The building contained eleven studios. Three were large enough to hold audiences. Many West Coast and national radio programs broadcast from Radio City including Candy Matson.
John Schneider's Voices Out of the Fog has many interesting articles about Radio City, KPO, and other facets of San Francisco radio history.
Some San Francisco Bay Area radio stations used cable cars in their promotions and advertising.
In May, 1959, Gordon McLendon converted Oakland station KROW, 960 AM, to the new "beautiful music" format and gave it the call letters KABL. The ringing of a cable car bell led into the news.
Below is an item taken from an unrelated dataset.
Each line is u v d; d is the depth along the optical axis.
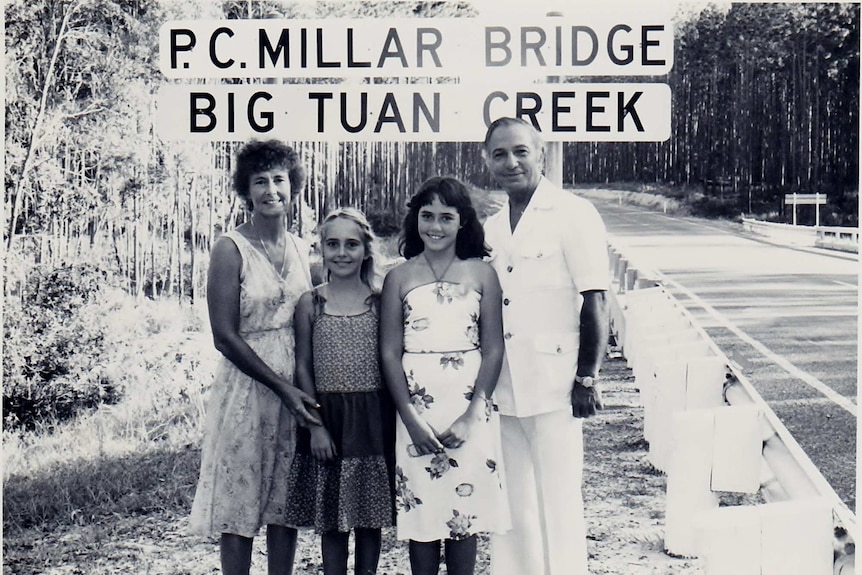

In the photo above, women in costume advertise the new format on a cable car.
KYA, 1260 AM, on the other hand, was a Top 40 station. It gave people free rides on a cable carfor three days in 1959.
For many years a large store of The Owl Drug Company, a Rexall subsidiary, occupied the ground floor of San Francisco's Flood Building, next to the turntable at Powell and Market. I'd love to find a recording of their famous radio jingle.
"Localization is achieved in San Francisco by the Rexall Drug Chain via a jingle which brings in the city's famed cable cars, a means of transportation that can be duplicated only in Seattle, Washington. The Rexall Store, Owl Drug Store, is located at the terminus of the cable line. The jingle is sung to the tune of The Irish Washerwoman, and a cable car bell clangs in rhythm in the background as the lyric unfolds:
"Sure, the cable car's loadin' on Mason and Powell,
Thanks to Walter Rice for suggesting this show.
Candy Matson was a green-eyed former fashion model who became a private detective because she had "to maintain a nice apartment on Telegraph Hill, and buy enough clothes to highlight" her attractive "displacement." Her NBC West Coast Network series ran from 1949 through 1951. It was produced at the NBC San Francisco Radio City studios of station KNBC.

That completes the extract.